We had a comment in our codebase that said SQL Server doesn't handle pagination well, so we should just avoid pagination for now. And it did exactly that: shipped the entire result set to the browser and let it sort itself out. Same deal for Spanner.

A lot of Basedash is just "run the SQL the user wrote, show the rows." We support 10+ dialects (Postgres, MySQL, BigQuery, Snowflake, Athena, SQL Server, Spanner, and friends), and every query gets paginated because we can't stream a 12M row result set to a browser.

For years the approach was wrap-and-pray. Take whatever the user wrote, stuff it in a subquery, slap pagination on the outside:

SELECT * FROM (
  -- whatever the user wrote
) AS t
LIMIT 100 OFFSET 200;

The nice thing about this is the query stays opaque. You don't have to understand its grammar to paginate it, which is exactly why it shipped fast and lasted years.

It works great on the easy dialects but falls apart on the annoying ones. SQL Server has no LIMIT at all. Athena wants OFFSET before LIMIT, the opposite of Postgres. Spanner won't preserve ordering through a subquery, so you get 100 rows in some order, just not the one anybody asked for. And if the user already wrote their own LIMIT, page 2 came back empty.

So we ended up with a pile of provider-specific overrides taped onto a leaky abstraction.

The fix was to parse instead of wrap.

We pulled in a multi-dialect SQL parser, turn each query into an AST, and attach LIMIT/OFFSET directly to the root statement. That deleted 4 provider-specific overrides, got SQL Server and Spanner paginating for the first time, and cleaned up every stack trace that used to mention a mystery "t" alias. New dialects get correct pagination by adding 1 line to a switch.

What I keep thinking about is that the wrapper was the right call for a really long time. Parsing only won once a good multi-dialect parser was something we could install instead of build.

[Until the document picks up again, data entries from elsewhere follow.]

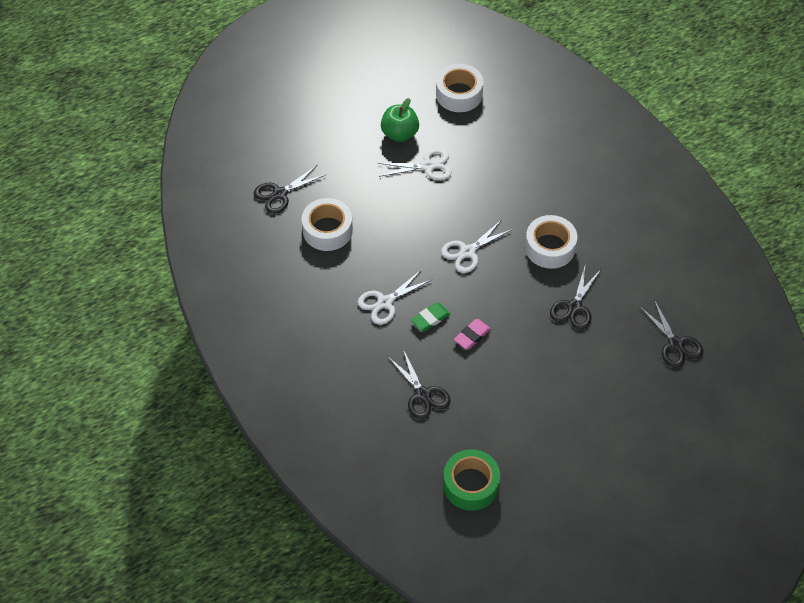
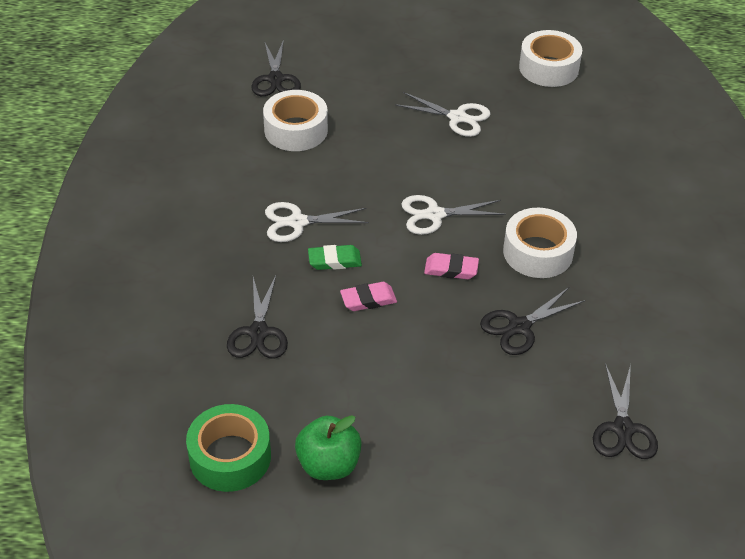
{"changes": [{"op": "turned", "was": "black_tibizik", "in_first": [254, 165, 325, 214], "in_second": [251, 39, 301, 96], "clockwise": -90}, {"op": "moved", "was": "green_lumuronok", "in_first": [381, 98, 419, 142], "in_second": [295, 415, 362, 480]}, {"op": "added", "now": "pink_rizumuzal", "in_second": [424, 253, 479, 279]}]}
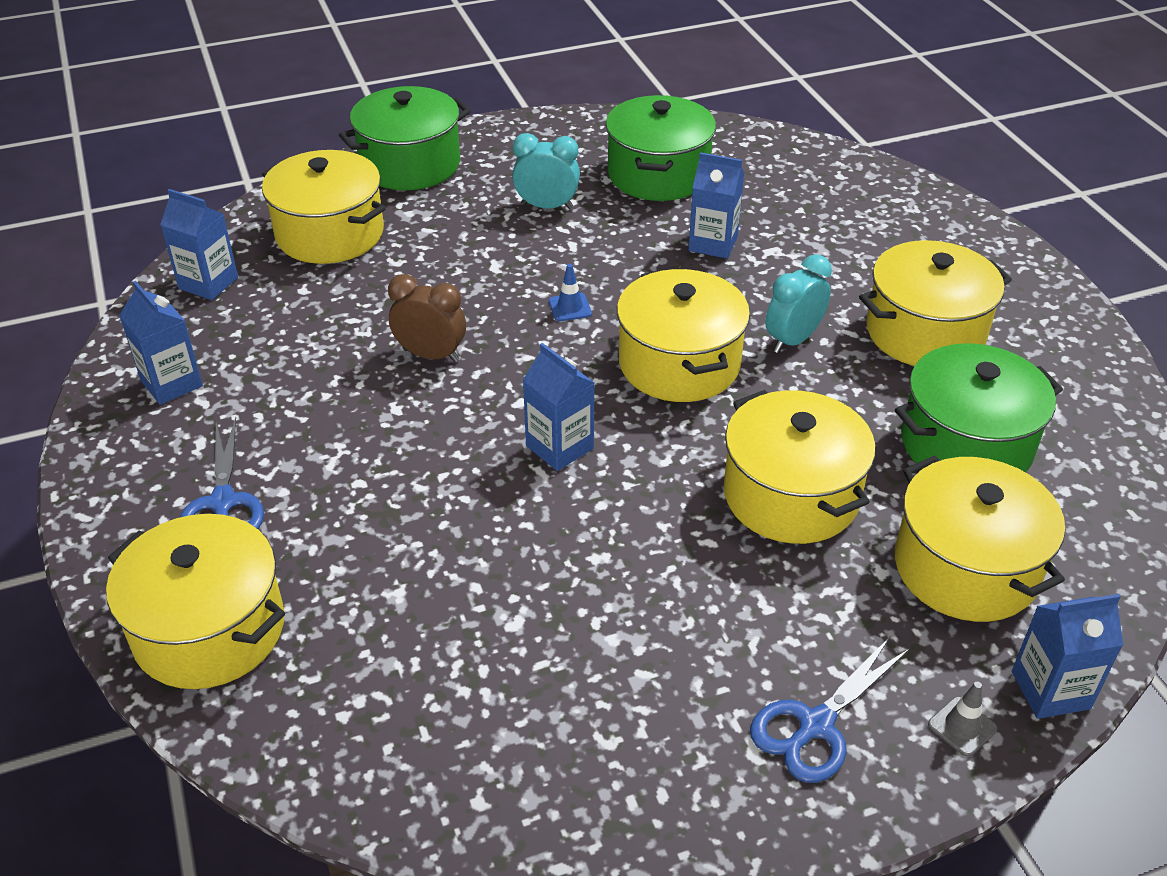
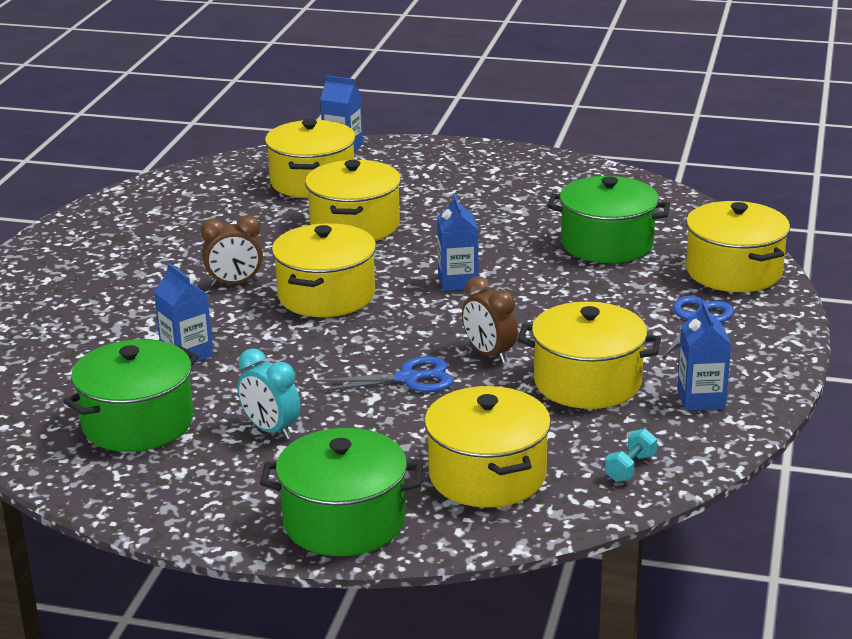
{"changes": [{"op": "replaced", "was": "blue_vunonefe", "now": "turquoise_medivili", "in_first": [160, 189, 238, 300], "in_second": [605, 429, 657, 482]}, {"op": "removed", "was": "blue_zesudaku", "in_first": [549, 264, 592, 321]}, {"op": "moved", "was": "blue_tibizik", "in_first": [750, 637, 910, 783], "in_second": [313, 356, 453, 392]}, {"op": "recoloured", "was": "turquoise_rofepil", "now": "brown_rofepil", "in_first": [765, 254, 832, 353], "in_second": [201, 215, 263, 286]}, {"op": "moved", "was": "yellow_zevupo", "in_first": [859, 240, 1012, 366], "in_second": [517, 302, 661, 409]}, {"op": "moved", "was": "green_zevupo", "in_first": [895, 343, 1063, 472], "in_second": [547, 176, 670, 263]}, {"op": "removed", "was": "grey_zesudaku", "in_first": [928, 682, 998, 757]}]}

Curious how other people handle this. Do you parse user SQL or wrap it? And if you wrap, at what point did it stop being good enough?

51 views

Add a comment

Replies

Best
Sebastian Patterson

@maxmusing What made you switch from wrapping to parsing?

Gideon Henry

Was SQL Server the biggest challenge?

Xander Cole

@maxmusing Did this reduce support requests?

Bella Christine

@maxmusing Any plans to use parsing elsewhere?